Bank of America Corp and Citigroup Inc fell more than 1% as the news sent benchmark bond yields to their lowest level since Dec. 12. Nine of the 11 major S&P 500 sectors were in the red.
"The sharp escalation in tensions related to the Middle East is certainly driving the trading narrative for U.S. stocks," said Peter Kenny, founder of Kenny's Commentary LLC in New York.
"Does it mean continued escalation in tension (and) will it end up derailing the U.S. equity rally? I don't think so, but it's worth considering."

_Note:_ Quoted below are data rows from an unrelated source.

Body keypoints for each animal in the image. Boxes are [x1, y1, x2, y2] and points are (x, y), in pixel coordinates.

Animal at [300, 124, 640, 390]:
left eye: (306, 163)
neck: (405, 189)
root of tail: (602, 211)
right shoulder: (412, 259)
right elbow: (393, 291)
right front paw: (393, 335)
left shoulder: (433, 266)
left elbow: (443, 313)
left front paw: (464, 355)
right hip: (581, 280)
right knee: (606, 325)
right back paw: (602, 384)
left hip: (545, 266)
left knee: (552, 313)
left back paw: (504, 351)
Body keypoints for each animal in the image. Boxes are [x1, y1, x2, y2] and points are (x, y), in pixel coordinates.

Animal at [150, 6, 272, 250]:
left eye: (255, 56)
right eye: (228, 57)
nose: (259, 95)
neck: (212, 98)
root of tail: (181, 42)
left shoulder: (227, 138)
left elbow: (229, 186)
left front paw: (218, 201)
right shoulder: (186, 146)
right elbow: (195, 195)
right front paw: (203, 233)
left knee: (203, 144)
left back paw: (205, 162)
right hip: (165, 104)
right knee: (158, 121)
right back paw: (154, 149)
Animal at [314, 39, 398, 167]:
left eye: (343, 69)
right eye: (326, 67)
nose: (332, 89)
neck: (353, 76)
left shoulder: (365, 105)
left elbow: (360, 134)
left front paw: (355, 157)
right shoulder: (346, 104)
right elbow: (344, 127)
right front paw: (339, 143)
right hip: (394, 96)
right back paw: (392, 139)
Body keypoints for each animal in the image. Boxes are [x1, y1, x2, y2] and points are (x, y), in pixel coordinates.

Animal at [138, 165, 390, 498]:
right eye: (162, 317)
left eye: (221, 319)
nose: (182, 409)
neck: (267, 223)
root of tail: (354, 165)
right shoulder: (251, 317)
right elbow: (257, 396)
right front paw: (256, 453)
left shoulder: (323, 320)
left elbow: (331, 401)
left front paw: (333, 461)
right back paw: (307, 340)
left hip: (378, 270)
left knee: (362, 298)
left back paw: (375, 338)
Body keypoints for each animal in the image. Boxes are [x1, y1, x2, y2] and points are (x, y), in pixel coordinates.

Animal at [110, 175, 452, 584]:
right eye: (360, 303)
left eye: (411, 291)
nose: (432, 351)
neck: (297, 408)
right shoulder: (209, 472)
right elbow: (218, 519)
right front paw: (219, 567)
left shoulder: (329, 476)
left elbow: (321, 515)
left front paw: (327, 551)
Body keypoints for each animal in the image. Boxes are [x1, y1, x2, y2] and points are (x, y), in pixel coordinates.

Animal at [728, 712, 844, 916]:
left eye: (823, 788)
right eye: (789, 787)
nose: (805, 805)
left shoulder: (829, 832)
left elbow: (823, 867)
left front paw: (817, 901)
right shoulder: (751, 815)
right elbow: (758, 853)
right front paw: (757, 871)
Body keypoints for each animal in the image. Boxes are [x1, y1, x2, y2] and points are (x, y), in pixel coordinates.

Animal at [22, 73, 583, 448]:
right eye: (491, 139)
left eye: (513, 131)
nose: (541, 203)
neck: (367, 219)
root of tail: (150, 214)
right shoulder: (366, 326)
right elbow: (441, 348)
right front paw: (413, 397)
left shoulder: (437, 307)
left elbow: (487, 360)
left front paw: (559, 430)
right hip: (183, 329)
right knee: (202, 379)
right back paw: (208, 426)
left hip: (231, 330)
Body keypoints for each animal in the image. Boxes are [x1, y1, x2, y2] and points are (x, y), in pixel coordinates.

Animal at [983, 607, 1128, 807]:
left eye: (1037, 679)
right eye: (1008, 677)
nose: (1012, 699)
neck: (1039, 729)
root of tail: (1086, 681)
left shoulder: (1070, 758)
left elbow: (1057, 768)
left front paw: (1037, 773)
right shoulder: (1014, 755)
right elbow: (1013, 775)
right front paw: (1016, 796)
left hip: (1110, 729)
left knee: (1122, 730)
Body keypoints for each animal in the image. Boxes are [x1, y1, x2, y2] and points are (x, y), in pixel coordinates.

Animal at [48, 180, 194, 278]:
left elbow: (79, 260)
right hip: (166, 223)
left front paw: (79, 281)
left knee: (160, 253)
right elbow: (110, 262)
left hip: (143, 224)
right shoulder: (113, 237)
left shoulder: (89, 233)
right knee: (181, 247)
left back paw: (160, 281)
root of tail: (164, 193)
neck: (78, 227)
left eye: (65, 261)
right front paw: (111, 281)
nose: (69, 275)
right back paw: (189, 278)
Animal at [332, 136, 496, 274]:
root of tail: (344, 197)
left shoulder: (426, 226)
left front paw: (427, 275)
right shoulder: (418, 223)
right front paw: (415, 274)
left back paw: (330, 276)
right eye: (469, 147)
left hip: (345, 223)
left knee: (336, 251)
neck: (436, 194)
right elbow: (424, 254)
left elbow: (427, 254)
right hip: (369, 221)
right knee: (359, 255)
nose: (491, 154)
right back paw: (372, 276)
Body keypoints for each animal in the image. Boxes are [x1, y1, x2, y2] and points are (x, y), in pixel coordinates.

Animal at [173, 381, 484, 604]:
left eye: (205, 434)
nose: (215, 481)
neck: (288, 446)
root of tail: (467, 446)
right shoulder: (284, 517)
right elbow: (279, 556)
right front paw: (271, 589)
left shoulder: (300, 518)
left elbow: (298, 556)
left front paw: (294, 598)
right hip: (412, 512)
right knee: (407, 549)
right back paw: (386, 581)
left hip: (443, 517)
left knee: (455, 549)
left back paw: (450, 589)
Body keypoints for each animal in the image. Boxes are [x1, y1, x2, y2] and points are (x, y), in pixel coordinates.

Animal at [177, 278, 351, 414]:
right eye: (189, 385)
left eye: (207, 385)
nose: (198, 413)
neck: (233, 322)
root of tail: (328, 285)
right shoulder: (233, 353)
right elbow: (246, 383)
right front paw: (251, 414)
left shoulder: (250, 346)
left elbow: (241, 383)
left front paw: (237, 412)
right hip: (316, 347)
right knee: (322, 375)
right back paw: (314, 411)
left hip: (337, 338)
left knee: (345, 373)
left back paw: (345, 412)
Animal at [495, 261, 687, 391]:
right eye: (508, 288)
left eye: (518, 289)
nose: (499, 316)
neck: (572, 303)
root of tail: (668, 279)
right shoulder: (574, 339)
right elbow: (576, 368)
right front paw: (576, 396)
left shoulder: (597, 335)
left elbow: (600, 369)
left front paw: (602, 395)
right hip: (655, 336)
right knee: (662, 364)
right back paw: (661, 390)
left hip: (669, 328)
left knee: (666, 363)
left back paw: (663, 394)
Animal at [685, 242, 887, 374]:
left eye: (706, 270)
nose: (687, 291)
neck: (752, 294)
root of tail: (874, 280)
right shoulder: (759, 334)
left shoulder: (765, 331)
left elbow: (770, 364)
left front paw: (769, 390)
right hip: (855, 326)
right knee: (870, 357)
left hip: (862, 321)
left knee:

The three main stock indexes had closed at record highs on Thursday as fresh monetary stimulus by China added to investor optimism over trade.
But denting sentiment on Friday, data showed the U.S. manufacturing sector contracted in December by the most in more than a decade.
At 11:30 a.m. ET, the Dow Jones Industrial Average was down 232.15 points, or 0.80%, at 28,636.65, while the S&P 500 was down 21.13 points, or 0.65%, at 3,236.72. The Nasdaq Composite was down 63.86 points, or 0.70%, at 9,028.33.
The CBOE Volatility index, an options-based gauge of investor anxiety, hit its highest level since Dec. 10.
Safe-haven assets such as gold surged after the air strike, boosting shares of miners Newmont Goldcorp, Kirkland Lake and Barrick Gold between 0.4% and 1.1%.
Weapons makers Lockheed Martin Corp and Northrop Grumman Corp were the biggest boost to the S&P 500 index, gaining more than 3% after the attack.
Meanwhile, oil prices jumped about 4%, denting shares of American Airlines Group Inc and Southwest Airlines Co . The S&P 500 energy sector fell 0.6%.
In a bright spot, Tesla Inc shares hit a fresh record after beating estimates for vehicle deliveries in the fourth quarter.
Declining issues outnumbered advancers for a 1.50-to-1 ratio on the NYSE and a 2.18-to-1 ratio on the Nasdaq.